● **WHAT TO WORK ON**
If a line in the records below contains "vers", copy that line.

━━━━━ EXERCISE INPUTS ━━━━━

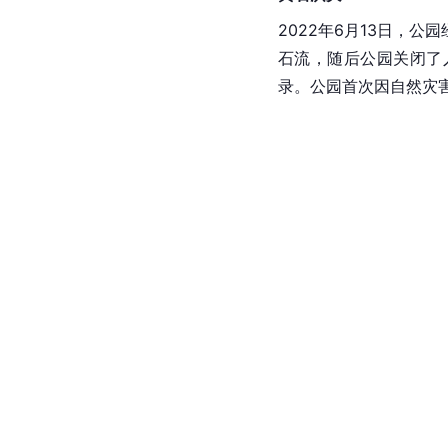
2022年6月13日，
石流，随后公园关闭了
录。公园首次因自然灾害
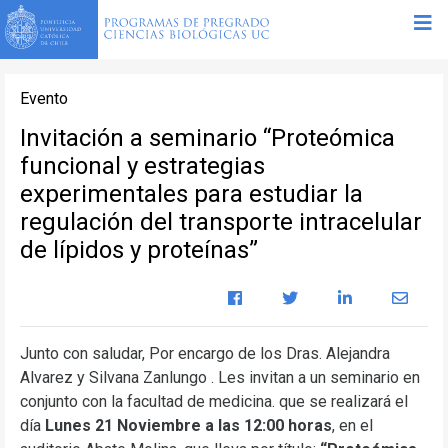
Evento
Invitación a seminario “Proteómica
funcional y estrategias
experimentales para estudiar la
regulación del transporte intracelular
de lípidos y proteínas”
Junto con saludar, Por encargo de los Dras. Alejandra
Alvarez y Silvana Zanlungo . Les invitan a un seminario en
conjunto con la facultad de medicina. que se realizará el
día
Lunes 21 Noviembre a las 12:00 horas
, en el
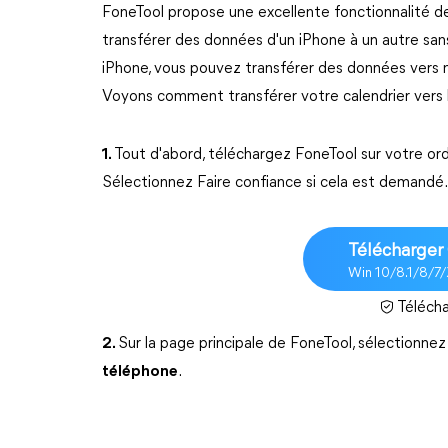
FoneTool propose une excellente fonctionnalité de
transférer des données d'un iPhone à un autre san
iPhone, vous pouvez transférer des données vers n
Voyons comment transférer votre calendrier vers le
1.
Tout d'abord, téléchargez FoneTool sur votre or
Sélectionnez Faire confiance si cela est demandé.
Télécharger 
Win 10/8.1/8/7
Télécha
2.
Sur la page principale de FoneTool, sélectionnez
téléphone
.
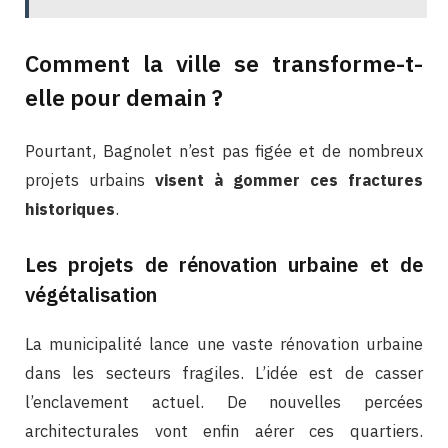
Comment la ville se transforme-t-
elle pour demain ?
Pourtant, Bagnolet n’est pas figée et de nombreux
projets urbains
visent à gommer ces fractures
historiques
.
Les projets de rénovation urbaine et de
végétalisation
La municipalité lance une vaste rénovation urbaine
dans les secteurs fragiles. L’idée est de casser
l’enclavement actuel. De nouvelles percées
architecturales vont enfin aérer ces quartiers.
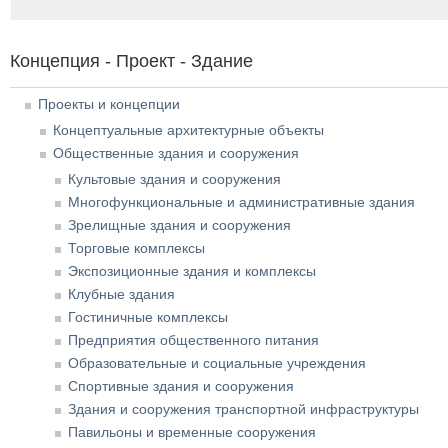
Концепция - Проект - Здание
Проекты и концепции
Концептуальные архитектурные объекты
Общественные здания и сооружения
Культовые здания и сооружения
Многофункциональные и административные здания
Зрелищные здания и сооружения
Торговые комплексы
Экспозиционные здания и комплексы
Клубные здания
Гостиничные комплексы
Предприятия общественного питания
Образовательные и социальные учреждения
Спортивные здания и сооружения
Здания и сооружения транспортной инфраструктуры
Павильоны и временные сооружения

━━━━━

● **RESPONSE BOX**
iPhone, vous pouvez transférer des données vers n
Voyons comment transférer votre calendrier vers le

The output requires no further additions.